In recent years, fintech platforms have revolutionized international payments. They offer:

  • Near mid-market exchange rates
  • Transparent fee structures
  • Multi-currency IBAN accounts
  • Instant SEPA transactions
  • API-based payment automation

For example, using a fintech solution as a primary or secondary account can cut FX costs by 40–70% annually.
In many cases, businesses combine fintech accounts for daily operations with traditional banks for regulatory stability—creating an optimal hybrid model.

Centralize Cash Flow Management

Businesses operating across several EU countries often maintain separate bank accounts, payroll systems, and accounting structures in each location.
While this may seem practical for local compliance, it often creates:

  • Redundant administrative work
  • Higher banking and compliance costs
  • Fragmented financial reporting
  • Slower treasury operations

A centralized operational model solves these issues by consolidating financial activity into a single legal entity or treasury function. This reduces the number of cross-border payments, streamlines cash management, and strengthens overall financial control.

Many firms adopt this centralized model in parallel with tax optimization in Hungary, where the corporate tax rate of 9%—the lowest in the EU—creates a naturally efficient environment for a European financial hub. This structure not only lowers tax exposure but also reduces transaction costs through simplified internal transfers and consolidated operations.

Use SEPA to Its Full Advantage

The Single Euro Payments Area (SEPA) is one of the EU’s most powerful instruments for improving payment efficiency, yet many companies underutilize it.

SEPA transfers offer:

  • Low or zero transfer fees
  • Standardized execution across 36 countries
  • Same-day or next-day settlement
  • Reduced reliance on SWIFT
  • Predictable processing times

Businesses that shift more transactions into EUR and adopt SEPA-first payment strategies typically eliminate unnecessary international fees and reduce currency conversion costs.

If a company receives payments in USD, GBP or other currencies, converting into EUR at optimal FX providers and distributing funds via SEPA drastically reduces total transaction friction.
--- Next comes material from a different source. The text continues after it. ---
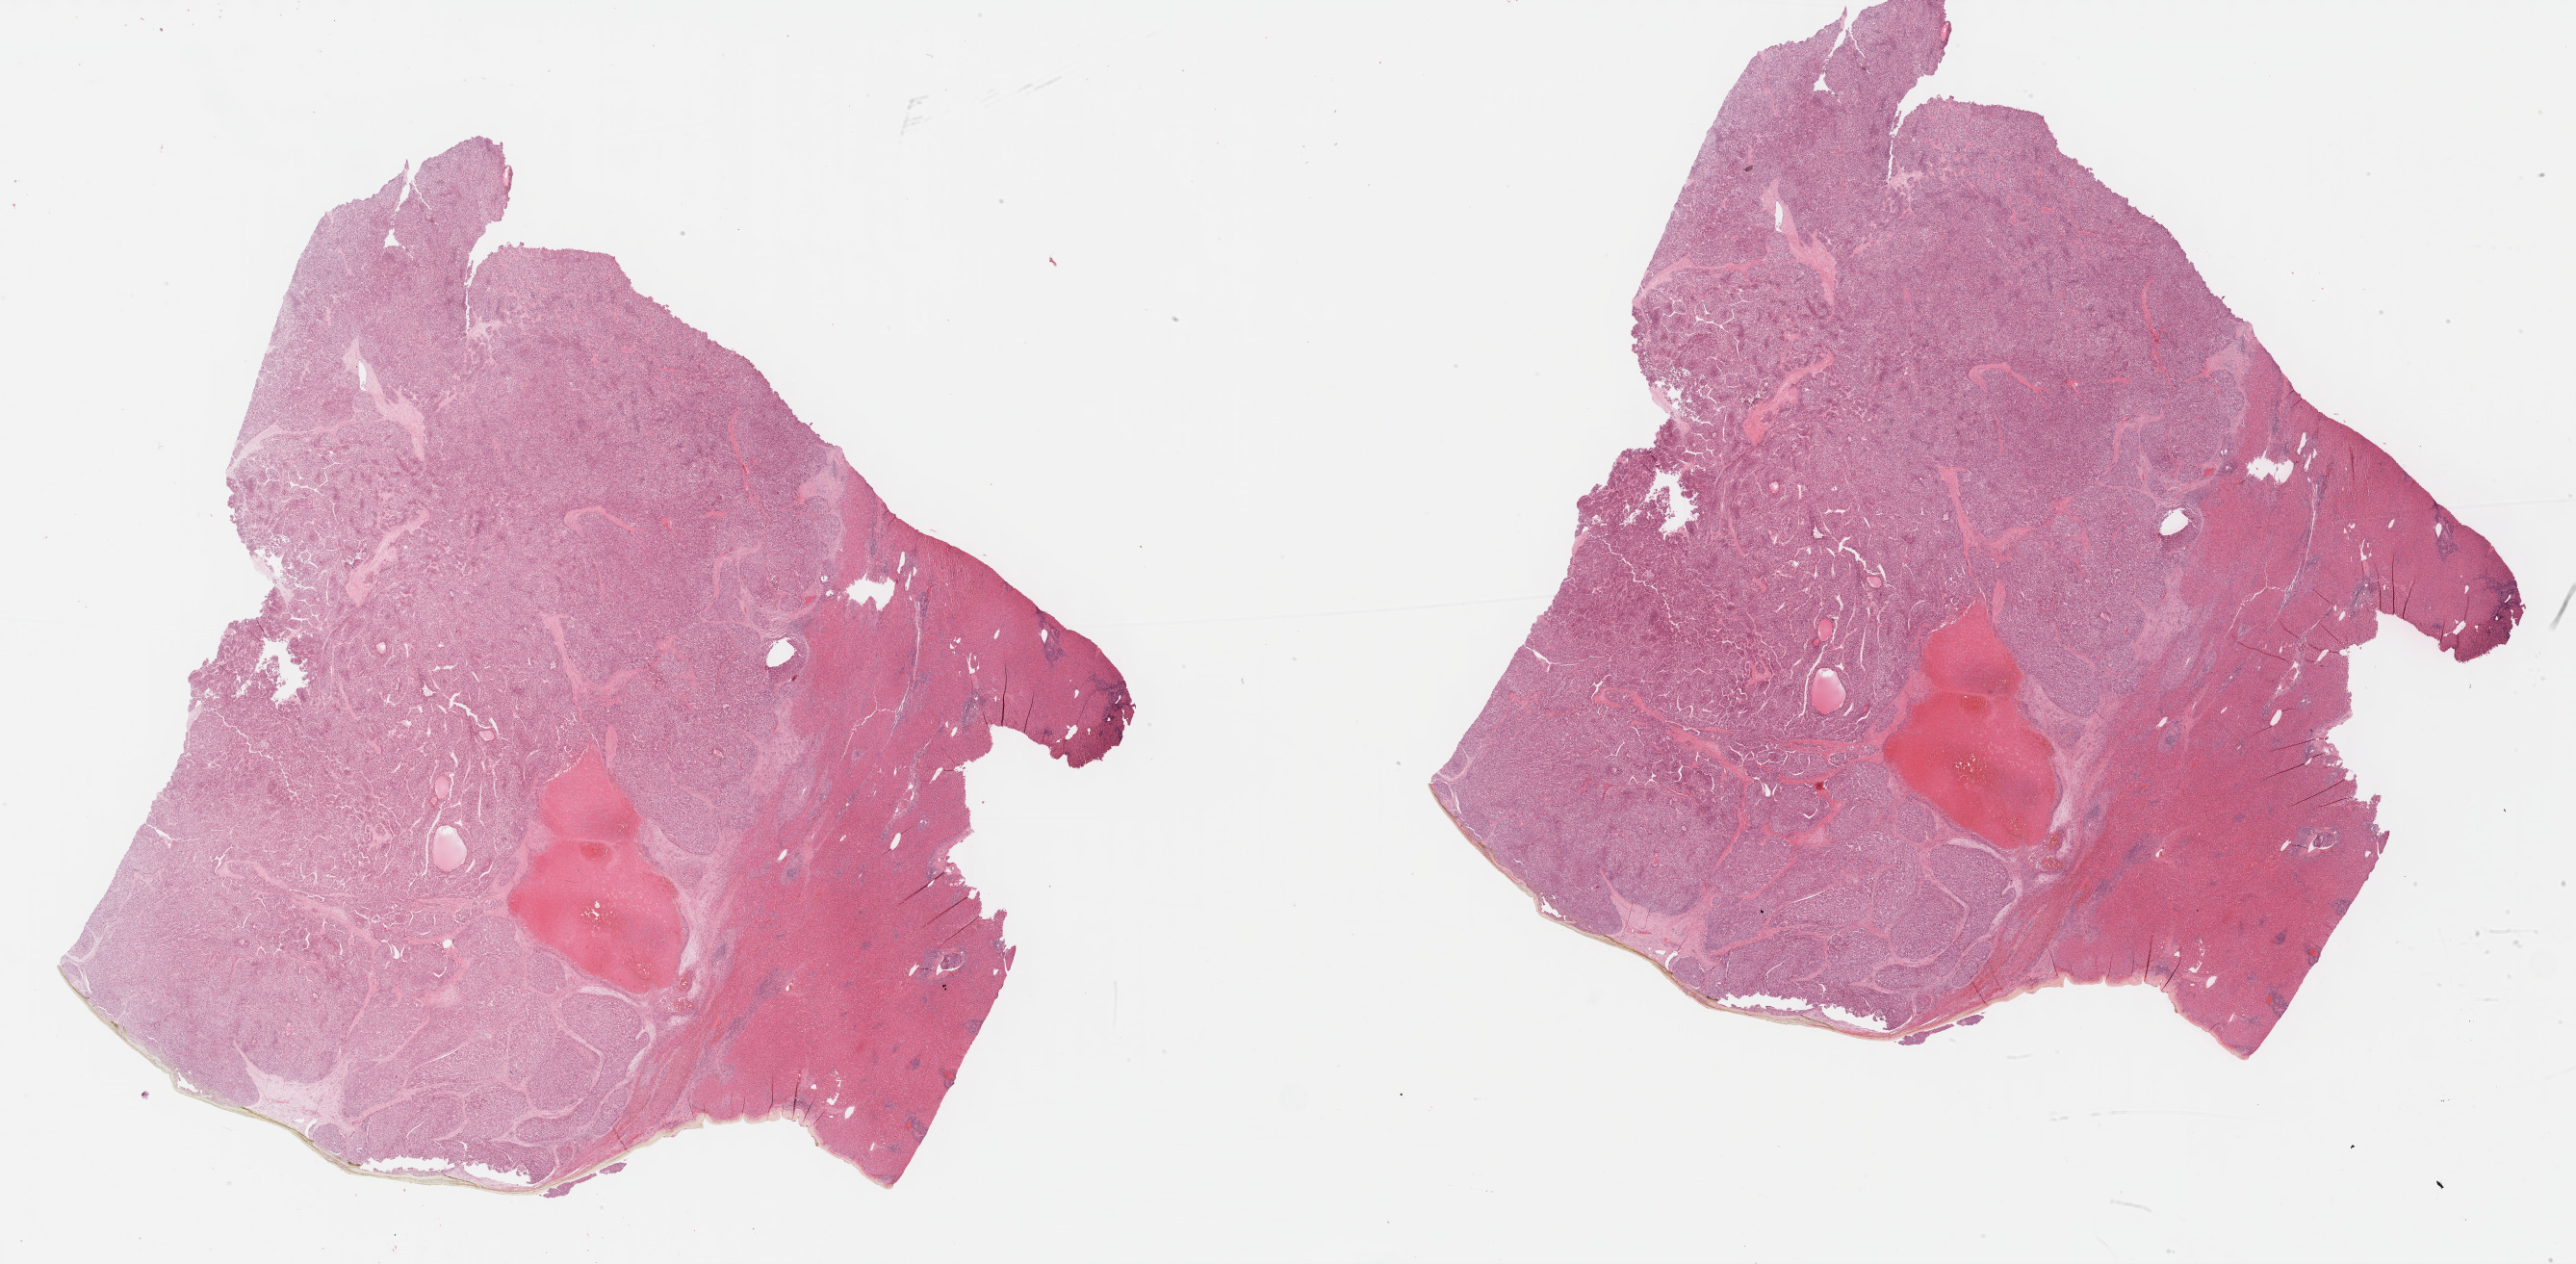
Whole-slide histology image, Hematoxylin and eosin (H&E) stained, whole scanned area (about 43.3 x 21.2 mm, acquisition: 40x scan) shown as a low-resolution overview, formalin-fixed paraffin-embedded (FFPE) diagnostic section, liver, primary tumour sample. Male patient; age at initial diagnosis 73 years. Histologic grade: G3 (poorly differentiated).
* histologic diagnosis: Hepatocellular carcinoma, NOS
* AJCC pathologic stage: II (6th edition)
Standardize Contracts and Compliance Across Borders

Cross-border operations introduce complex compliance needs, including:

  • VAT obligations
  • Transfer pricing rules
  • Social security (A1) coordination
  • Labor law compliance
  • Local payroll standards
  • Annual reporting requirements

When everything is handled separately in each country, the administrative cost becomes overwhelming.

By standardizing legal agreements, consolidating payroll, and unifying accounting processes, companies can significantly decrease recurring compliance expenses.
Outsourcing these functions to specialized advisors further reduces internal workload while ensuring accuracy and audit readiness.
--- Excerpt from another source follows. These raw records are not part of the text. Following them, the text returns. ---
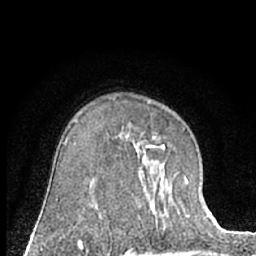
Breast MRI (dynamic contrast-enhanced), one axial slice. Cropped to one breast. Dynamic contrast-enhanced series, time point 2 of 7 at this slice position (early post-contrast). 1.5 T. TE 3 ms, TR 6.3 ms. 2.4 mm slice thickness. 256 × 256 image matrix, field of view 145 × 145 mm. Female patient.
Annotated regions visible in this slice (semi-automatically segmented with operator editing):
- enhancing-tissue mask used for the functional tumour volume (all voxels passing the contrast-enhancement thresholds inside the analysis volume; usually the tumour): bounding box <135,138,165,229> (left, top, right, bottom; pixels)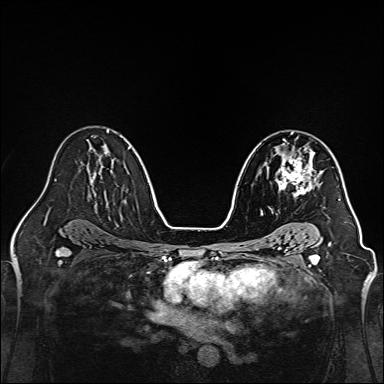
Breast MRI, one axial slice. Slice 89 of 160 in the series (ordered by position). Dynamic contrast-enhanced series, time point 2 of 7 at this slice position (early post-contrast). 1.5 T. TE 2.3 ms, TR 5.2 ms. 384 × 384 image matrix, field of view 320 × 320 mm. Female patient.
Structures marked on this image (semi-automatic segmentation, software-assisted and operator-edited):
- enhancing-tissue mask used for the functional tumour volume (all voxels passing the contrast-enhancement thresholds inside the analysis volume; usually the tumour): bounding box [x1, y1, x2, y2] px = [275, 149, 320, 197]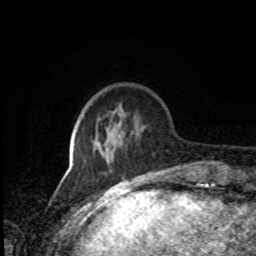
Breast MRI, one axial slice; position 23 of 80 along the scan axis; cropped to one breast; dynamic contrast-enhanced series, time point 2 of 8 at this slice position (early post-contrast); 1.5 T; TE 4.2 ms, TR 7 ms; 2 mm slice thickness; 256 × 256 image matrix, field of view 170 × 170 mm. Female patient.
Structures marked on this image (semi-automatic segmentation, software-assisted and operator-edited):
- enhancing-tissue mask used for the functional tumour volume (all voxels passing the contrast-enhancement thresholds inside the analysis volume; usually the tumour): box from (x=84, y=144) to (x=114, y=163) px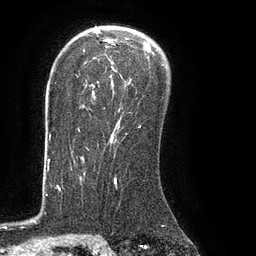
Breast MRI (dynamic contrast-enhanced), one axial slice. Position 58 of 80 along the scan axis. Cropped to one breast. Dynamic contrast-enhanced series, time point 2 of 8 at this slice position (early post-contrast). 3 T. TE 2.1 ms, TR 4.4 ms. 2 mm slice thickness. 256 × 256 image matrix. Female patient.
Outlined on this slice (semi-automatic segmentation, software-assisted and operator-edited):
- enhancing-tissue mask used for the functional tumour volume (all voxels passing the contrast-enhancement thresholds inside the analysis volume; usually the tumour): box from (x=78, y=39) to (x=154, y=132) px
Implement Multi-Currency Pricing and Revenue Models

One of the simplest ways to reduce FX risk is to rethink how your pricing structure interacts with the currencies of the markets you serve.

Strategies include:

  • Pricing B2B services in EUR across the EU
  • Offering multi-currency payment options for B2C customers
  • Adjusting pricing models to reduce forced conversions
  • Holding currency balances to time conversions strategically

This approach stabilizes revenue, makes forecasting easier, and limits FX losses during volatile periods.

For businesses operating in several EU markets, shifting even 30–40% of payments into EUR can create notable savings.

Treat Transaction Costs as a Strategic Priority, Not an Administrative Issue

Many companies view cross-border financial fees as “the cost of doing business.”
But in 2025, this mindset is outdated.

Transaction optimization is not simply a finance issue—it is a structural decision. Companies that address it strategically benefit from:

  • Lower operational costs
  • Higher profit margins
  • Faster international payments
  • Better compliance positioning
  • More scalable business models
  • Stronger EU market integration

Those that ignore it fall behind competitors who can operate more efficiently and flexibly.